Di Mary Blindflowers©
Al gatto la tradizione sarda attribuiva poteri magici. L’animale aveva una natura ambivalente, poteva rappresentare l’incarnazione vivente di un demone maligno oppure di una forza o entità benigna. Ancora oggi si pensa che maltrattare l’elegante felino porti male.
Al gatto, soprattutto se era nero, le credenze popolari dell’Isola attribuivano la capacità di proteggere la casa dagli spiriti maligni.
Mentre per i sardi il gatto nero portava fortuna, per i Siciliani era esattamente il contrario. In Sicilia si dice che non bisogna far entrare un gatto del colore della notte dentro casa perché getterebbe il malocchio sugli abitanti1.

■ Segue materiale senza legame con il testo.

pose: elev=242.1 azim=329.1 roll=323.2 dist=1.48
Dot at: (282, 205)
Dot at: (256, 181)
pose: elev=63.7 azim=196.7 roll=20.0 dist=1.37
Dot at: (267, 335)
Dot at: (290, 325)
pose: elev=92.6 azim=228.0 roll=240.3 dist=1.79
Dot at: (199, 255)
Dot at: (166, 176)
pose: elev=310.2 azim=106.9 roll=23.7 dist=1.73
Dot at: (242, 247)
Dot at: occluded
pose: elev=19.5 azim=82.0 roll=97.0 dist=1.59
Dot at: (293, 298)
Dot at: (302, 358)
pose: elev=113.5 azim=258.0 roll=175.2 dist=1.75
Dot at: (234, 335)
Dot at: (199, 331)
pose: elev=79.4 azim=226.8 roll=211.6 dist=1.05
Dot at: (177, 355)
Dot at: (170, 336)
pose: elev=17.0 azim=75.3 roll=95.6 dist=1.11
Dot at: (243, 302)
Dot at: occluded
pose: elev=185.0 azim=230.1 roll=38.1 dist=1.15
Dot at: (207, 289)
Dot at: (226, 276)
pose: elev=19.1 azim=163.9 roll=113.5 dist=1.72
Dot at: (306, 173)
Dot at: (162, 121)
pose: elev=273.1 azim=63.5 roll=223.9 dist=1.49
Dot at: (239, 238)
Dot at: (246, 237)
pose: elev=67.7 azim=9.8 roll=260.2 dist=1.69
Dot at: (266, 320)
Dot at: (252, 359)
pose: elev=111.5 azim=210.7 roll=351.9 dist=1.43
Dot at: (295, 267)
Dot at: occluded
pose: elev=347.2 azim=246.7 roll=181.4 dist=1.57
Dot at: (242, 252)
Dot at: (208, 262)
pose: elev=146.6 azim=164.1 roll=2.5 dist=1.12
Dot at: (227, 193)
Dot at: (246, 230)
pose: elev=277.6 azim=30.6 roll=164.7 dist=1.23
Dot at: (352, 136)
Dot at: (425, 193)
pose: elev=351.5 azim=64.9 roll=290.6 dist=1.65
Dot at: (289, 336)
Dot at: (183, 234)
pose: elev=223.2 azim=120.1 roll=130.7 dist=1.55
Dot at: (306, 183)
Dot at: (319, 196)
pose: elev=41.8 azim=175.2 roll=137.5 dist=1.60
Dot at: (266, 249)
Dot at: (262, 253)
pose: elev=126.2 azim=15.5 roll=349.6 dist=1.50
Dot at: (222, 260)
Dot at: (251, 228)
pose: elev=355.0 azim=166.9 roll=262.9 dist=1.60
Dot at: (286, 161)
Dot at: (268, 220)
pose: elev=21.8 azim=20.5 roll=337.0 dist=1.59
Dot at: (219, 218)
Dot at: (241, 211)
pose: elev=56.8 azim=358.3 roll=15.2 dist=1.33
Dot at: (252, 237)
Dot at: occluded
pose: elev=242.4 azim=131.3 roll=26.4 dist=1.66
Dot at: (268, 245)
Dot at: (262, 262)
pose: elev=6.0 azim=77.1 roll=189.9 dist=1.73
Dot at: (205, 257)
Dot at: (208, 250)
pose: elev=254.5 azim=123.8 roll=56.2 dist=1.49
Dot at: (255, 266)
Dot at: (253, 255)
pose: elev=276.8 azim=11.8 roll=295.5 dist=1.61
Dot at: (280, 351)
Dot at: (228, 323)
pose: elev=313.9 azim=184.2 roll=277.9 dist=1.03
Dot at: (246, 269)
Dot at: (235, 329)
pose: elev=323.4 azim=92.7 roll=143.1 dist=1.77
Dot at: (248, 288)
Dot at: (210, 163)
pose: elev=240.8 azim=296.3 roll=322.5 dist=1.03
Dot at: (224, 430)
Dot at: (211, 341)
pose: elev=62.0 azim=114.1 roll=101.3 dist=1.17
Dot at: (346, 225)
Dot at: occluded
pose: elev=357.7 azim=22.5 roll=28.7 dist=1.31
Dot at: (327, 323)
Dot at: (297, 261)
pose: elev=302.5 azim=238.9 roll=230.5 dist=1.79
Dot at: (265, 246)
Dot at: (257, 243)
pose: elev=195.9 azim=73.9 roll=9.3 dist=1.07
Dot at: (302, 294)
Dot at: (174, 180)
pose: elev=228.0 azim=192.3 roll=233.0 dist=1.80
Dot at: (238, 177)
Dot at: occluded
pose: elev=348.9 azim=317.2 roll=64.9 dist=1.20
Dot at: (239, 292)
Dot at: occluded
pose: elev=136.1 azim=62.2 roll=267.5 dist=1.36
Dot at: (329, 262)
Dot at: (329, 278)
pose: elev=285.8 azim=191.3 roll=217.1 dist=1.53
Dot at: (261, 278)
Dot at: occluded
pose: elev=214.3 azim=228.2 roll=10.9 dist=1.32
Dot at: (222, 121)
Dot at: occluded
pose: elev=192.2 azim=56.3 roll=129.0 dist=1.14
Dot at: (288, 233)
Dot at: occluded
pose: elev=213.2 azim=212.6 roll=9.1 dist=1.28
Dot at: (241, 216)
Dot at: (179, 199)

In Sardegna c’erano anche certi curiosi riti collegati al gatto. Per esempio quando una ragazza si comportava in modo leggero contravvenendo alle regole morali non scritte della comunità, tre fratelli o parenti della giovane aspettavano la vigilia di Natale, a mezzanotte, e quando la gente del paese ascoltava la messa, catturavano tre gatti dai colori diversi, poi utilizzando una forbice mai usata prima, tagliavano tre ciuffetti di pelo dalla coda di ciascun animale, poi con uno spago, dopo aver rimesso in libertà le tre bestiole, si provvedeva a legare insieme i peli tagliati e si faceva ritorno a casa.
Il giorno successivo, si bruciavano i peli e la cenere ricavata veniva messa di nascosto nel piatto della ragazza che, in questo modo, sarebbe rinsavita ed avrebbe assunto per magia costumi più morigerati 2.
A Uri si diceva che se una donna allattava il suo piccolo e ospitava in casa una gatta che aveva avuto i gattini, gli avanzi del suo cibo dovevano essere buttati e mai dati in pasto alla gatta, altrimenti le sarebbe andato via il latte3.
Il gatto nero ha una valenza magica in tutte le culture.
Scrive Edgar Allan Poe, gigante della letteratura noir americana: “avevamo … un gatto. Quest’ultimo era un animale grande e molto bello, tutto nero ed intelligente al massimo grado. Parlando della sua intelligenza, mia moglie, non aliena da una certa superstizione, faceva frequenti allusioni all’antica credenza popolare che vedeva i gatti neri come delle streghe travestite”.
Il protagonista del labirintico ed ammaliante racconto di Poe, “Il gatto nero”, in preda ai fumi dell’alcool, prima cava l’occhio poi uccide l’animale, atto sacrilego che trascinerà l’uomo in un baratro di sventura ed abiezione segnando la sua definitiva rovina.4
“Il passo successivo fu di cercare la bestia che era stata la causa di tanta sciagura: poiché infine ero fermamente deciso a metterla a morte. Se mi fosse riuscito di trovarla allora, sul suo destino non avrebbero potuto esservi dubbi; ma, a quel che pareva, lo scaltro animale, allarmato dalla violenza della mia collera recente, si guardava bene dal mostrarmisi nell’umore in cui mi trovavo. È impossibile descrivere, o immaginare, la profonda, beata sensazione di sollievo che l’assenza dell’aborrito animale fece nascere in me. Non comparve durante la notte, e così, per una notte almeno da che m’era entrato in casa, dormii d’un sonno profondo e tranquillo; sì, dormii, pur col peso dell’assassinio sull’anima…
Mi sentii mancare, barcollai verso il muro opposto. Per un istante, gli uomini sulle scale restarono immobili: attoniti, atterriti. Un istante dopo, una dozzina di solide braccia lavoravano al muro. Cadde di schianto. Il cadavere, già putrefatto in gran parte e imbrattato di grumi di sangue, apparve, ritto in piedi, agli occhi degli spettatori. Sulla sua testa, la bocca rossa spalancata e l’unico occhio di fiamma, stava appollaiata la bestia orrenda, le cui arti mi avevano sedotto all’assassinio, e la cui voce accusatrice mi consegnava al boia”.